Pero ¿no es acaso el cristianismo una fuerza triunfante? Para Maquiavelo el éxito de la Iglesia se explica por su carácter profundamente anticristiano. Donde uno deseaba el desprendimiento del poder terrenal, el otro buscaba su maximización; donde uno era sincero en sus palabras, el otro era sólo manipulación; donde uno creía honestamente en un mensaje, el otro lo ocupa como una herramienta de dominación. La Iglesia en versión maquiaveliana sería un ejemplo de la puesta en escena en la historia humana de un sistema organizado –al decir de un lector de Maquiavelo como Althusser: un aparato ideológico– de envergadura global para satisfacer un poder presente por medio de una esperanza futura. La historia de la iglesia sería un ejemplo de dominar la Fortuna por medio de la acción.

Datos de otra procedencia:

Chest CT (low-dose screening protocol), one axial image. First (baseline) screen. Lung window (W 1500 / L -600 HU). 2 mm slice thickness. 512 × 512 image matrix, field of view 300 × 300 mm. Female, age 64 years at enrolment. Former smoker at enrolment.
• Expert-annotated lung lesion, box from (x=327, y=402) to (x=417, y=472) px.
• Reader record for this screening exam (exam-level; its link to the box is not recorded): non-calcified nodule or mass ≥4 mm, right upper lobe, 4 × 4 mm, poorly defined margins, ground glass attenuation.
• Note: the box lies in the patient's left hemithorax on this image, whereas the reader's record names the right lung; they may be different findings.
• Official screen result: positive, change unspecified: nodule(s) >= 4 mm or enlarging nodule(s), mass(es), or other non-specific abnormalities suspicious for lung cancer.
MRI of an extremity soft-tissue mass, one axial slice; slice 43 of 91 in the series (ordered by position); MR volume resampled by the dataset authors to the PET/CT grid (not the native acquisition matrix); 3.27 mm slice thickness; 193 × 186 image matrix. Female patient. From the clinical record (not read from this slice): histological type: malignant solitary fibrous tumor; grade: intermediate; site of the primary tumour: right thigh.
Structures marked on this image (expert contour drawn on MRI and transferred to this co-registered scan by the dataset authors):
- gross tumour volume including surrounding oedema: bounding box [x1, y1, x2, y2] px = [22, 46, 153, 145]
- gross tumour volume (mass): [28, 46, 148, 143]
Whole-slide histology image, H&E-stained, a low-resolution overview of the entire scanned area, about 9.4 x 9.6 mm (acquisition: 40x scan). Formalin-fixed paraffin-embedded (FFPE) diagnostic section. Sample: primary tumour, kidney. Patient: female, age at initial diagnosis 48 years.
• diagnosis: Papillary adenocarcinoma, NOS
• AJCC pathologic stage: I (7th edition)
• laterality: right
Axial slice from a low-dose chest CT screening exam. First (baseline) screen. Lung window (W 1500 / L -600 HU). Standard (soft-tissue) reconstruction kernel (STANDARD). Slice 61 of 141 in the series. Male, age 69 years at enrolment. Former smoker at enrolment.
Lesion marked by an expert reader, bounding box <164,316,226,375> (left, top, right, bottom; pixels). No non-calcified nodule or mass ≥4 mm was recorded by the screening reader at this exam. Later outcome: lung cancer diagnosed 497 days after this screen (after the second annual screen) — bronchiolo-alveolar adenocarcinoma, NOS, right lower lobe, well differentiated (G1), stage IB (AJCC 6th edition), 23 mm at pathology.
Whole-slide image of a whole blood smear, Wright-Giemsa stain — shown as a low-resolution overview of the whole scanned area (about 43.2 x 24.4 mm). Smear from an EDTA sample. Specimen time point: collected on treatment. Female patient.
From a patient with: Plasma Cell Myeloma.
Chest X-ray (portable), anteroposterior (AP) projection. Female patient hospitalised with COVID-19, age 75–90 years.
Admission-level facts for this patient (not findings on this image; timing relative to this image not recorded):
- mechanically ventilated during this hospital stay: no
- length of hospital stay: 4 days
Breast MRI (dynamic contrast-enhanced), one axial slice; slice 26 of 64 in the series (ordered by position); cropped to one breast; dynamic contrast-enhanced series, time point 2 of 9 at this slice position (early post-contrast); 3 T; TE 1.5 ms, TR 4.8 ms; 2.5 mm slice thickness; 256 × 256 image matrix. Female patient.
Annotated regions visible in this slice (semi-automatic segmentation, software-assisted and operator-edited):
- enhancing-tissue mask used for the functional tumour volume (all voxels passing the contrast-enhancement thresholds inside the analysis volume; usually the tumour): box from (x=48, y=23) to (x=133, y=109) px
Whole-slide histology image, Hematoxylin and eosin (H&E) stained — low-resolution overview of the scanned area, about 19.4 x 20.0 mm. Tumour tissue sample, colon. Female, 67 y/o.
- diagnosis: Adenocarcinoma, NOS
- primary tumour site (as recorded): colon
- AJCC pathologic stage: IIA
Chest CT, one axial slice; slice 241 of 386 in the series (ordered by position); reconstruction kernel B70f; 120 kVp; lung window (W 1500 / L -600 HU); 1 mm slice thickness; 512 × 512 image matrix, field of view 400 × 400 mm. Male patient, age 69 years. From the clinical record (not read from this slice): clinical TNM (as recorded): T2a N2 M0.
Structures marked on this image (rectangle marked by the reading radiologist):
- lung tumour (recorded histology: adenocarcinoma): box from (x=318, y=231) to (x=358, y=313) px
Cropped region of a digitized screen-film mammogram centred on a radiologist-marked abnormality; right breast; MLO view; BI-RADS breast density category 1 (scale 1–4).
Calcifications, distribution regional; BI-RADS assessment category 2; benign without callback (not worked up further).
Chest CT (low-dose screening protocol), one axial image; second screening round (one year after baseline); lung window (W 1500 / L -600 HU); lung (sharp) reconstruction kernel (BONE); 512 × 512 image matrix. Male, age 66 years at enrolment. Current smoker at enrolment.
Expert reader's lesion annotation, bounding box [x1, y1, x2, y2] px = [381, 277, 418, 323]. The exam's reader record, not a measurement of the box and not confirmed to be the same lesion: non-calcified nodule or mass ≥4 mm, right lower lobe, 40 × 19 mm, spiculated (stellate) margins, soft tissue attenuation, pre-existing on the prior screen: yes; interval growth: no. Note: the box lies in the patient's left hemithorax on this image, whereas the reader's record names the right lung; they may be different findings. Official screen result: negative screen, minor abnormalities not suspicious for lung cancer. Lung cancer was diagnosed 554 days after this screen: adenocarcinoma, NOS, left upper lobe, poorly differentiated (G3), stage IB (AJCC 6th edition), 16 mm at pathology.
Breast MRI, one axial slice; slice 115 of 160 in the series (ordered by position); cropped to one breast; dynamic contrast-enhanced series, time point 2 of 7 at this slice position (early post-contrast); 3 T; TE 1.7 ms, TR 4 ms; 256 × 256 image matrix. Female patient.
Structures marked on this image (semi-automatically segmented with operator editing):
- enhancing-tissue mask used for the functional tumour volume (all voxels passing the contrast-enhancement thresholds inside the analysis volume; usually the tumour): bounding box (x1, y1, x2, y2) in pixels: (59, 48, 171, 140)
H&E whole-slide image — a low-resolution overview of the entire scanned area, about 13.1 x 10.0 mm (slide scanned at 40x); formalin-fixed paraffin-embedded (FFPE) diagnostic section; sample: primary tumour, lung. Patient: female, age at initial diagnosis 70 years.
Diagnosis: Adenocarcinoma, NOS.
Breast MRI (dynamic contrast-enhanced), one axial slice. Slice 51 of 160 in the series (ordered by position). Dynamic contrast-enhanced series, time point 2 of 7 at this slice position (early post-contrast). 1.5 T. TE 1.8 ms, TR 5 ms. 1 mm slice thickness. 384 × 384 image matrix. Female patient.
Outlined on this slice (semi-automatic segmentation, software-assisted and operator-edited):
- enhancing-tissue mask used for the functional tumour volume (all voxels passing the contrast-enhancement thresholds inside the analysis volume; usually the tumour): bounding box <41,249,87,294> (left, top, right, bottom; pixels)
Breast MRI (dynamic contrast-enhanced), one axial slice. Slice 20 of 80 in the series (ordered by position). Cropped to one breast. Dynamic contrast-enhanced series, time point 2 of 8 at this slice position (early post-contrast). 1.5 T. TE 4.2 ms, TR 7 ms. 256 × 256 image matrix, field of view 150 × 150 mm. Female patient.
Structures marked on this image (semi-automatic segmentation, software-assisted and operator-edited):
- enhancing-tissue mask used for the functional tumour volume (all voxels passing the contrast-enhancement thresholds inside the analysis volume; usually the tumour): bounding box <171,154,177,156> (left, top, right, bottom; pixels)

Por eso, el Príncipe por venir, aquel que tome en sus manos el destino de su pueblo, debía ser modelado por Quirón, el centauro educador de Aquiles y de príncipes, mitad hombre/mitad bestia. A la inversa de la tradición clásica, esa nueva educación propuesta por Maquiavelo no es la de la sutileza expresada por la “medicina y la música” (en la mitología Quirón instruye en ellas a Aquiles), sino la bestialidad de saber que el orden de lo existente es sólo humano, la legitimidad del uso de la fuerza la instaura él mismo. La narración sobre el Bien y Mal, lo correcto e incorrecto, son parte de sus armas.
En cierta forma esa nueva modalidad de príncipe no es más que el desenmascarar la falsedad usada por quienes habían impedido la unidad italiana usando la imagen de un hombre-dios, pero actuando como un hombre-bestia.
¿A quién está dedicado El Príncipe?
No sólo a aspirantes a dirigir “principados” sino básicamente a sus futuros gobernados. Que no olviden que quienes los dirigen han sido formados por un Quirón.
En eso reside también el sentido trágico de su pensamiento: esa condición nunca cambiará. Las nuevas generaciones que prometan transformaciones no serían más que nuevos hombres/bestias recurriendo al zorro y al león, símbolos de la astucia y la fuerza.
Maquiavelo fue en su tiempo menos célebre que hoy. Su pensamiento ha inspirado el marxismo de un Althusser y un Gramsci e inclusive servido de guía a dictadores como Mussolini, conquistadores como Napoleón y versiones contemporáneas de verdaderos “Médeci decadentes”, como Craxi y Berlusconi; todos autores de comentarios o prefacios a su obra. Donde quizás de mejor forma permanece su legado es en la tradición republicana que se ha inspirado en él, desde Harrington hasta Skinner y Pettit, así como en las formas de democracia radical de un Lefort o el republicanismo democrático de un McCormick.